第3回かながわ健康支援セミナーが、9月18日、神奈川県中小企業センタービルで行われた。東京大学医学部附属病院22世紀医療センター特任教授の松平浩先生を講師に迎え、「腰痛・肩こり借金」「これだけ体操R」「ハリ胸プリけつ」「美ポジR」をキーワードに、腰痛・肩こり解消法を体験しながらマスターしていく。当日は59団体73人が参加した。

腰痛・肩こりの原因は体と心の両面にあり

プレゼンティーズムに影響し、労働損失を生む腰痛と肩こり。その原因は、身体的負荷と不良姿勢に加え、血流悪化や筋肉の収縮を生む心理社会的ストレスによるところも大きい。今回は、体と心のアンバランスが腰痛・肩こりに及ぼす影響を探り、職場で習慣にしたい痛みの解消法を習得する講座となった。
 腰痛は、腰椎やその間にある椎間板に負荷がかかり、ずれや傷が生じて発症する。椎間板内に圧センサーを挿入して椎間板圧縮力を調べた研究によると、何気ない前屈で200㎏重、20㎏を無防備に持ち上げると腰に420㎏重の負荷がかかると判明。ただし、胸を張って骨盤を立てておへその近くで荷物を持つと、負荷は310㎏重まで減らせる(米国の国立労働安全衛生研究所のデータでは、年齢・性別を総合的に考慮すると、340㎏重以上の椎間板圧縮力を組織損傷しうる危険水域と定めている)。松平先生はこの椎間板への負荷を「腰痛借金」と命名。自身が考案した腰痛借金を減らすための、科学的根拠のある二大メソッドを紹介した。
 全員起立で行ったのは、両手で骨盤を前に押し出す「これだけ体操R」(図1)。猫背が続いたときに、悪姿勢でずれた髄核を正しい位置に戻すイメージで行うとよい。もう1つは、日常のちょっとした作業をする際に胸を張った姿勢を癖付ける「ハリ胸プリけつ」(図2)。前かがみで重い物を持つときにこの姿勢を意識すると、腰への負担を軽減できる。また、「これだけ体操R」のとき両手が寄らない人に向けて、肩甲骨まわりの可動域を広げる「肘ぐるぐる体操」も実践した。

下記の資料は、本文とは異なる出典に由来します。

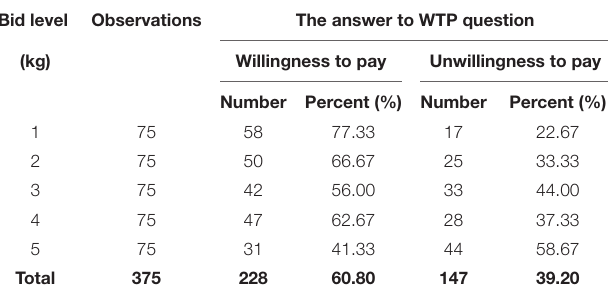
TABLE 2 | Willingness and unwillingness to pay for the given discrete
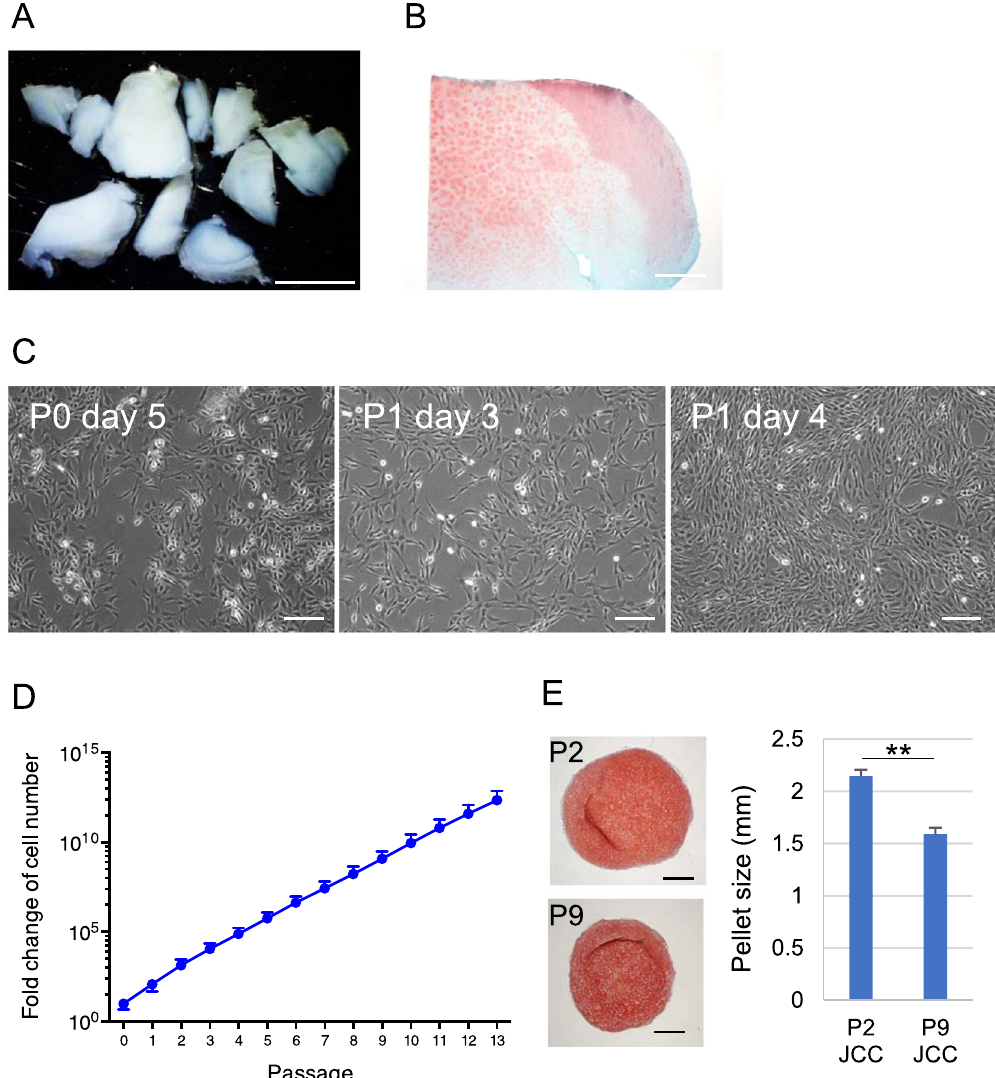
Fig. 1 Isolation of chondrocytes from juvenile cartilage surgical discards and in vitro expansion of juvenile chondrocytes. A Juvenile donor-derived cartilage tissues under stereomicroscope. Scale bar: 5 mm. B Safranin-O staining of cartilage tissue. Scale bar: 500 μ m. C Phase- contrast images of cultured chondrocytes. Scale bars: 200 μ m. D Average fold-change of in vitro cell expansion. Data shown as mean and SD ( n = 13 individual donors). E In vitro differentiated JCC pellets. Photos show Safranin-O staining of P2 JCCs (top) and P9 JCCs (bottom). Bars: 500 µm. Right graph shows pellet size diameter measurements ( n = 2). Error bars indicate SD. ** p < 0.01 by Student ’ s t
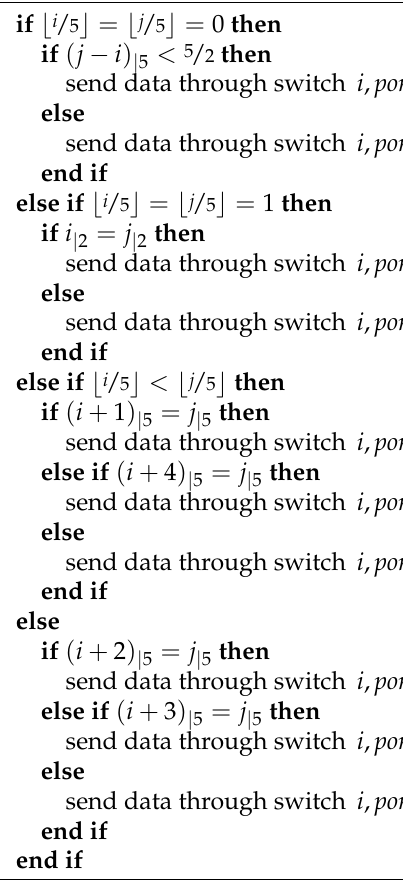
Algorithm 1: Moving from node i to node j in a Petersen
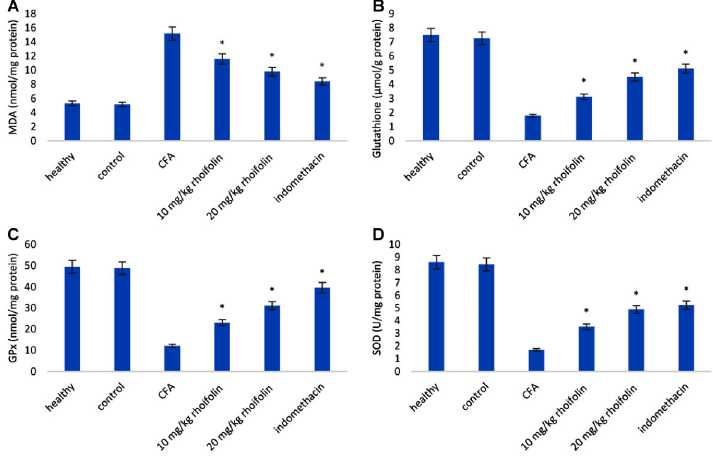
Figure 3. Effect of rhoifolin treatment on antioxidant marker enzymes. Data are reported as means ± SE. *P p 0.05 compared to complete Freund ’ s adjuvant (CFA)-induced group (ANOVA). MDA: malondialdehyde; GPx: glutathione peroxidase; SOD: superoxide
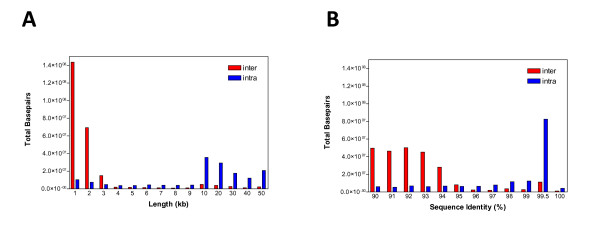
The distribution of length and percent identity for high-confidence segmental duplication detected by WGAC and WSSD. Panel A shows the length distributions while panel B shows the pairwise sequence identity distribution for the segmental duplications. Red, interchromosomal segmental duplications; blue, intrachromosomal segmental duplications.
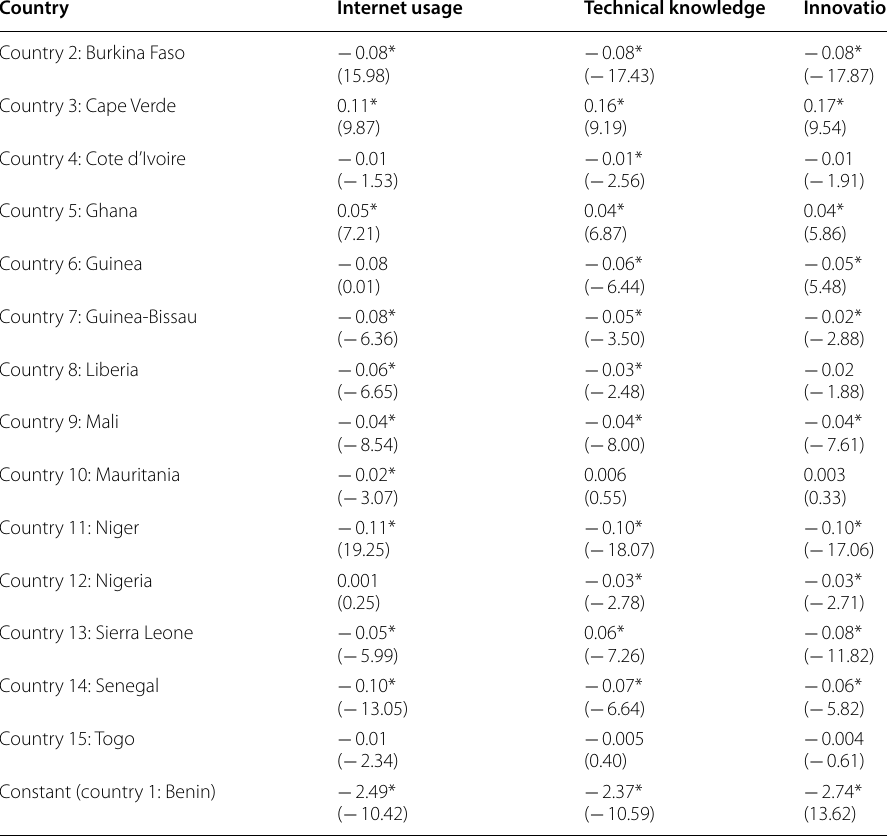
The values are approximated to 2 decimal places to make the table compact; the values in the parentheses ‘()’ are the t statistic; *denotes that the coefficients are significant at 5% level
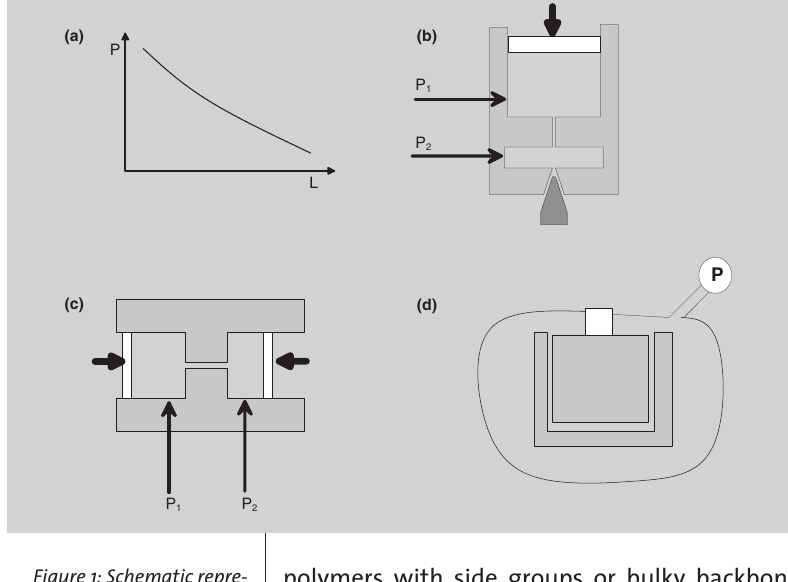
Figure 1: Schematic repre- sentation of the different methods to determine the effect of pressure on the viscosity : (a) non-linear pressure pro- files : P(L), (b) enhanced exit pressure devices (c) pressurized capillaries (d) pressurized drag flow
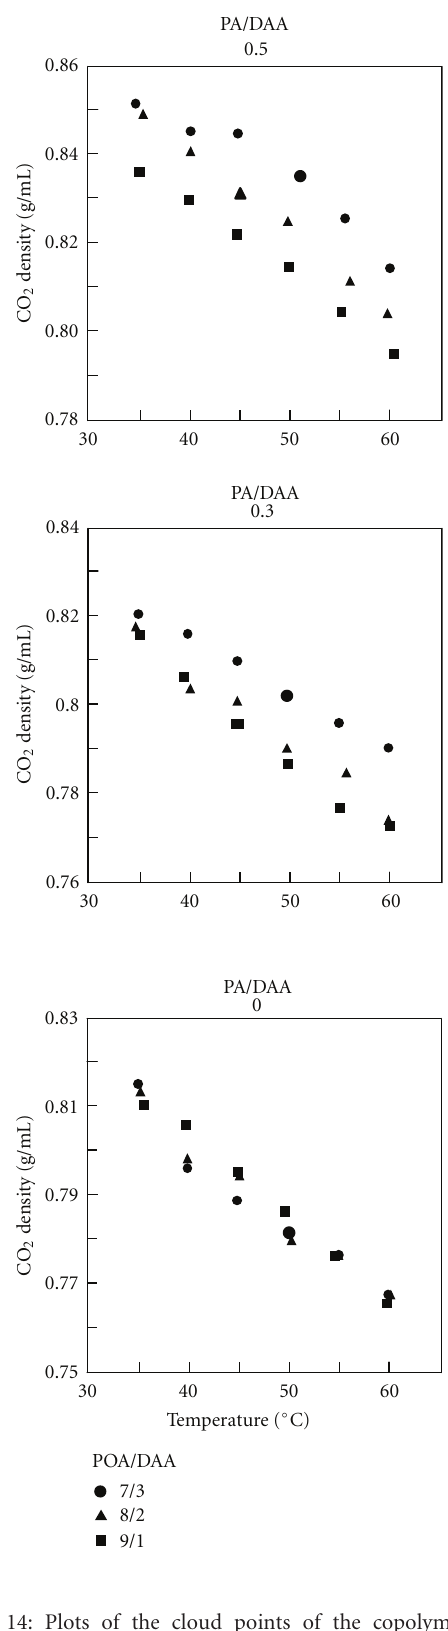
Figure 14: Plots of the cloud points of the copolymers with POA/DAA of 7/3, 8/2, and 9/1 in the absence and presence of PA at 0.3 and 0.5 of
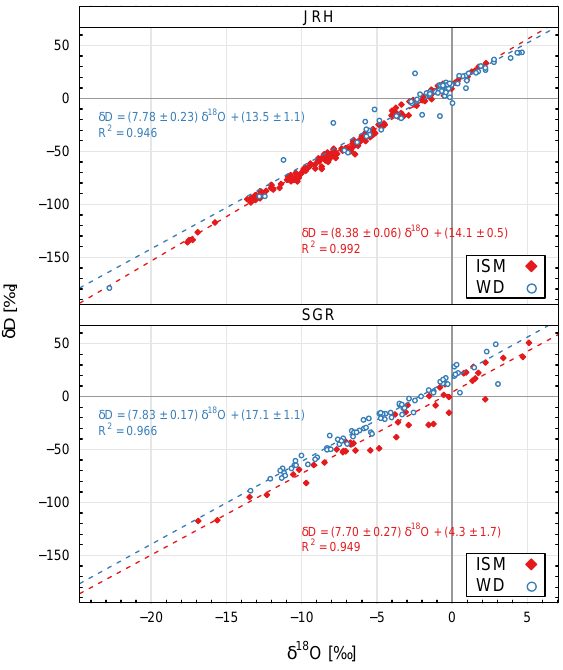
Figure 3. Seasonal variations of δ 18 O (a) and d -excess (b) of daily rainfall collected at the Jorhat (JRH) and Srinagar (SGR) sta- tions. The Indian summer monsoon (ISM) period at Srinagar (July– September) and Jorhat (May–September) is marked in blue and red shading, respectively.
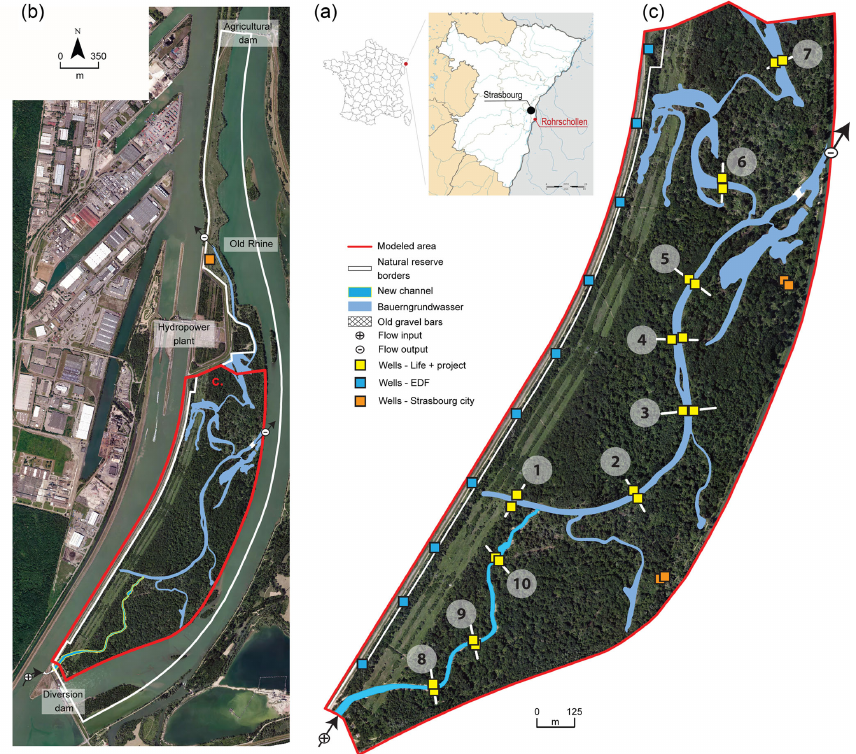
Figure 1. (a) Location of the studied area (France), (b) aerial view of Rohrschollen Island, and (c) network of hydrologic response measure- ments (mainly hydraulic heads and water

「腰痛に過剰な安定は逆効果。痛みが怖いからといって患部を動かさないでいると、筋肉の硬直や血流悪化を招き再発、慢性化します。医師が恐怖を与えない説明をすると4週間で7割の人が痛みから解放された研究結果もあり、不安なく痛みと向き合い、無理のない範囲で活動するのが完治への近道です。また、ぎっくり腰などの腰まわりの“事件”は、おもに午前9時~11時に発生するので、ご紹介したメソッドを朝礼で行うといいでしょう」と松平先生。また「腰痛治療の主流は薬ではなく、運動・体操や心理社会面の対応へとシフトしています。そして再発予防には、教育と運動・体操のコンビネーションが有効です」と強調した。

日常生活の活動量を増やす心掛けを

運動がもたらす健康効果は立証されており、生活習慣病やがん、認知症をもたらす慢性炎症は、筋肉を動かすと分泌されるマイオカインという物質で抑制できることがわかっている。腰痛・肩こりの解消においても日常生活の活動量を上げることが必須で、スポーツクラブ通いが続かない人は、ウオーキングや駅の階段を使う低強度の運動を行うだけでも効果は十分。
 「私の考える一番の薬は『美ポジで早歩き』です。おへそを引き込み、体幹のインナーマッスルである腹横筋と多裂筋を稼働させた美ポジ姿勢は、腰痛借金をためない状態。ウォーキング中はこの姿勢を意識して」とアドバイス。美ポジ姿勢を保つ「美ポジ体操」も体験した。



マインドフルネスで心的要因にアプローチ
ストレスからくる腰痛・肩こりの対策はどうか。不安や緊張が続くと脳の扁桃体が過剰に働き、痛みを感じやすくなるため、好きな音楽を聞くなどし、幸福ホルモンのドーパミンとセロトニンの分泌をセルフコントロールする必要がある。
脳のコントロールには、最近話題の「マインドフルネス」が効果的だという。このメソッドは、目を閉じて呼吸に集中して今この瞬間に意識を向け、過去や未来の不安に振り回されない意識の状態を習慣づけるもの。しかし実際に行ってみると、雑念がわき集中するのは想像以上に難しい。そんなときは「アー」「オー」「ムー」と発声しながら、胃・胸・頭が振動するイメージを持つと、雑念に意識が向かなくなる。また、「具体的な数字を出してみる」方法もストレス軽減には効果が期待できる。苦手な上司と会うことを考えると前日から憂うつになる。しかし上司との接触時間は30分。勤務時間8時間を100%とすると、このストレスフルな時間はわずか6・2%。数字に出すと「なんだこれだけか」と心が軽くなる。
このメソッドを参考に、骨格の位置調整やインナーマッスルの賦活・強化、メンタル運動でマイオカインや幸福ホルモンなど内因性物質の活性化を図ることで、従業員の腰痛・肩こり・メンタルヘルスの不調が解消され、企業の生産性アップにもつながると、松平先生は結んだ。。